In 1869 the Russian chemist Dmitri Mendeleyev and Julius Lothar Meyer, a German, published somewhat similar periodic tables independently. They arranged the elements according to their atomic weights, in much the same way as Newlands had done, but both of them had the foresight to recognize the possibility of their being further elements still to discover. Accordingly they left gaps in the table for unknown elements, and in this way were able to accommodate elements with similar properties in the same column.
The form of Mendeleyev's table of 1869 has been followed closely in the modern table. The elements were arranged in short sequences with similar ones underneath each other.
Not only did Mendeleyev leave gaps in the table for new elements. He also deduced their more important properties from the properties of adjacent elements in the table. As is often the case with new ideas, chemists were at first skeptical of this classification. Their attitude changed when the element gallium was discovered in 1875 and was found to have the properties which Mendeleev had predicted.
The modern periodic table
Modern understanding of atomic structure has shown that the numbers and arrangement of the electrons in the atom are responsible for the periodicity of properties; hence the atomic number, rather than the atomic weight, is the basis of ordering. Each row, or period, of the table corresponds to the filling of an electron shell; hence the numbers of elements in the periods is 2, 8, 8, 18, 18, 32, 32. (There are n 2 orbitals in the nth shell). The elements are arranged in vertical columns or groups containing those of similar atomic structure and properties, with regular gradation of properties down each group.
The longer groups, with members in the first three (short) periods, are known as the main groups, usually numbered IA to VIIA, and 0 for the noble gases.

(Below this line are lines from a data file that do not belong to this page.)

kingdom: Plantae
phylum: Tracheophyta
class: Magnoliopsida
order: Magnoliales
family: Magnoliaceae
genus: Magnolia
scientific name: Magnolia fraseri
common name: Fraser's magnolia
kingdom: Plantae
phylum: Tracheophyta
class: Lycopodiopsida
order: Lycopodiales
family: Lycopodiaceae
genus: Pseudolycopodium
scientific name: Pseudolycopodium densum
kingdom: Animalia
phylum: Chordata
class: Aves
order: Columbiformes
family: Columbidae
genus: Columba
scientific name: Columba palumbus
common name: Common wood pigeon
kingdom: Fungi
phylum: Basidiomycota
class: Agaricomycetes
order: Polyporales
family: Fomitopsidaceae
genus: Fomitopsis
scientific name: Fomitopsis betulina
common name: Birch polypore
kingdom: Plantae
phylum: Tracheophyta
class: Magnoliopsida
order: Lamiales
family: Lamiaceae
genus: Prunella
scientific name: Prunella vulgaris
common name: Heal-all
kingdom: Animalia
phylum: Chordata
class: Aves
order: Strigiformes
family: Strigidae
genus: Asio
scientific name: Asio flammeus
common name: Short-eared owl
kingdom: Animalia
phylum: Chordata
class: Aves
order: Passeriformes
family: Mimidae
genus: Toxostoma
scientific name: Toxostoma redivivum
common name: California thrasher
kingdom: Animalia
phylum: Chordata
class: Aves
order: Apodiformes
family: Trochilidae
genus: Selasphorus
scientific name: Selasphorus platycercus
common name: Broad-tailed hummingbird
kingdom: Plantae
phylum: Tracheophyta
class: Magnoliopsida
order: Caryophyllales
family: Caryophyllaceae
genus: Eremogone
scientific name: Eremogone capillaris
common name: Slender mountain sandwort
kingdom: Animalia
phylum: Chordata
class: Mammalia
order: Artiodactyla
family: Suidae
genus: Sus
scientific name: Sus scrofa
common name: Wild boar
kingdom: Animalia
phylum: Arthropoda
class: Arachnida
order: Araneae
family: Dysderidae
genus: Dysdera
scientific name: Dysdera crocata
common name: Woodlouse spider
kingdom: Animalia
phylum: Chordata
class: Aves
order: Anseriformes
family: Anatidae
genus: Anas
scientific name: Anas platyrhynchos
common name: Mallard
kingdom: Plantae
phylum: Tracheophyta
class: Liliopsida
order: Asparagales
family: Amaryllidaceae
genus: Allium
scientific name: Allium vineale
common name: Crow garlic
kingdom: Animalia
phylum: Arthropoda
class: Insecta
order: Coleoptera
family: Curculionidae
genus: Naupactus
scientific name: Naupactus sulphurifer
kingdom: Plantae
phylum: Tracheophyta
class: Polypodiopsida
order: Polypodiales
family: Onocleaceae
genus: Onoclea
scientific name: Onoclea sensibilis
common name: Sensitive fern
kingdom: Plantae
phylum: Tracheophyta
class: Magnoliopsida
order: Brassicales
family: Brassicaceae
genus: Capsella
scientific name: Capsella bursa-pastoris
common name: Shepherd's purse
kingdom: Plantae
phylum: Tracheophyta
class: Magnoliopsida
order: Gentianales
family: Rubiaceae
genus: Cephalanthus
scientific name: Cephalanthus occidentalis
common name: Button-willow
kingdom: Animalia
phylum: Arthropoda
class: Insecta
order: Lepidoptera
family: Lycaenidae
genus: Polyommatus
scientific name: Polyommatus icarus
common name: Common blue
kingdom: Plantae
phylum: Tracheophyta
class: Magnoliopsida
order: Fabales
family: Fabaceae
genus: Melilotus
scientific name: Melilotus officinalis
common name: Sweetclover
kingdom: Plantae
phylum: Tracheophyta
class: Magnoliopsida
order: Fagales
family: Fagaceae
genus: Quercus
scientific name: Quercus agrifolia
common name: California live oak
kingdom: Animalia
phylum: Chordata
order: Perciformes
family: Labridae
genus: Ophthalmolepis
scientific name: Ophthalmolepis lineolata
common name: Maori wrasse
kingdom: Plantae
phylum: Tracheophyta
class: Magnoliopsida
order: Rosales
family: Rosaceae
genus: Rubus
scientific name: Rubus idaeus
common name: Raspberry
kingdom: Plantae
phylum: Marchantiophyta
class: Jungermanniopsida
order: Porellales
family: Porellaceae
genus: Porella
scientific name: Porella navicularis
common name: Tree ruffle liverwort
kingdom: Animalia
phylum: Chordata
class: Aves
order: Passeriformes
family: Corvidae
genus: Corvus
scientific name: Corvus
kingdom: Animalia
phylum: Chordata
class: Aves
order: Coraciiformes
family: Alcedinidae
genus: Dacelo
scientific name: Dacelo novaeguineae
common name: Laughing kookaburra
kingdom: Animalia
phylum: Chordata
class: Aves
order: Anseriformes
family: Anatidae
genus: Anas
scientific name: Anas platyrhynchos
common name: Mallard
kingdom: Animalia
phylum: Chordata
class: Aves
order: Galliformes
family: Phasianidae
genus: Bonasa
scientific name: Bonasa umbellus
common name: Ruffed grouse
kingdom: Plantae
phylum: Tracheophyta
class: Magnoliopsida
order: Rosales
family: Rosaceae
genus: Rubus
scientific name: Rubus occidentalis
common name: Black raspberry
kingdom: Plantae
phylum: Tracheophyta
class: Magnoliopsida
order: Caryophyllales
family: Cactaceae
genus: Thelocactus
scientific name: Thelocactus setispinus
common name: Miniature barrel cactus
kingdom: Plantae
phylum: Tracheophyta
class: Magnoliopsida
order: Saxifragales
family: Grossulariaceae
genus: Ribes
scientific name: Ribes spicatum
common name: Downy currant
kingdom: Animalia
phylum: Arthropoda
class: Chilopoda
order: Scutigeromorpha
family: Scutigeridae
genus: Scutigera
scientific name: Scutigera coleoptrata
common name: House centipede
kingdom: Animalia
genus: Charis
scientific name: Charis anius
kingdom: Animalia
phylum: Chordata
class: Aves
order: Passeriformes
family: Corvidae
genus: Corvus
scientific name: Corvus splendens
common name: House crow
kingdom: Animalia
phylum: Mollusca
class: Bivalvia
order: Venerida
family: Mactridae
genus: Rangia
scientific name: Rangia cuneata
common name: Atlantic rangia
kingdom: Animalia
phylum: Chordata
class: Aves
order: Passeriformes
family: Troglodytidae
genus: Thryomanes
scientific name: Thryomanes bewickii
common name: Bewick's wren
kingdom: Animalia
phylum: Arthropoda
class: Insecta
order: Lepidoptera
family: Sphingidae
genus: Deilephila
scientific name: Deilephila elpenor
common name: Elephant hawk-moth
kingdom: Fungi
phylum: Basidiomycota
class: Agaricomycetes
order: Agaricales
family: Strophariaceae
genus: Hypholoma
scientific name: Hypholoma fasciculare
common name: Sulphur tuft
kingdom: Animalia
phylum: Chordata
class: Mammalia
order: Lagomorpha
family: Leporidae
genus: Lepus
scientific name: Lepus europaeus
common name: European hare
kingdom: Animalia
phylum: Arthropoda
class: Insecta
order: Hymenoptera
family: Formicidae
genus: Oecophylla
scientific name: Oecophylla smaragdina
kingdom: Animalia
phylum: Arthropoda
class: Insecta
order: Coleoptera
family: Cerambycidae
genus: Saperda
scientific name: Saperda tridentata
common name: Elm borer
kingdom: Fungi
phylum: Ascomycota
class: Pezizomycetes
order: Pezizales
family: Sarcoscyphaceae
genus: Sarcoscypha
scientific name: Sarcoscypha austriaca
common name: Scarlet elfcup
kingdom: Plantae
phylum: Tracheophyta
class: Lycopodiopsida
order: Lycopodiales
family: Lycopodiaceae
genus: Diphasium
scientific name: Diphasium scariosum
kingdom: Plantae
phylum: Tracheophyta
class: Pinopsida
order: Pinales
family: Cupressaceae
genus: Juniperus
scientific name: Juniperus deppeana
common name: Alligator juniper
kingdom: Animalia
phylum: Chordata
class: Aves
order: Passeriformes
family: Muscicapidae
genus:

The remaining groups, the transition elements, IIIB to VIII (a triple group), IB, and IIB. The characteristic valence of each group is equal to the number N, or to (8 - N) for some non-metals.
Two series of 14 elements each, the lanthanides and the actinides, form a hyper-transition block in which the inner f orbitals are being filled; their members have similar properties, and they are usually counted in group IIIB.
In 2016, four new elements, with atomic numbers 113, 115, 117 and 118, were added to the periodic table, thus completing the seventh period of the periodic table. The research groups that discovered them were from Japan, Russia, and the United States. Three of the new elements – nihonium, moscovium, and tennessine – were named after the places where they were discovered. The fourth element is named Oganesson after the Russian nuclear physicist Yuri Oganessian.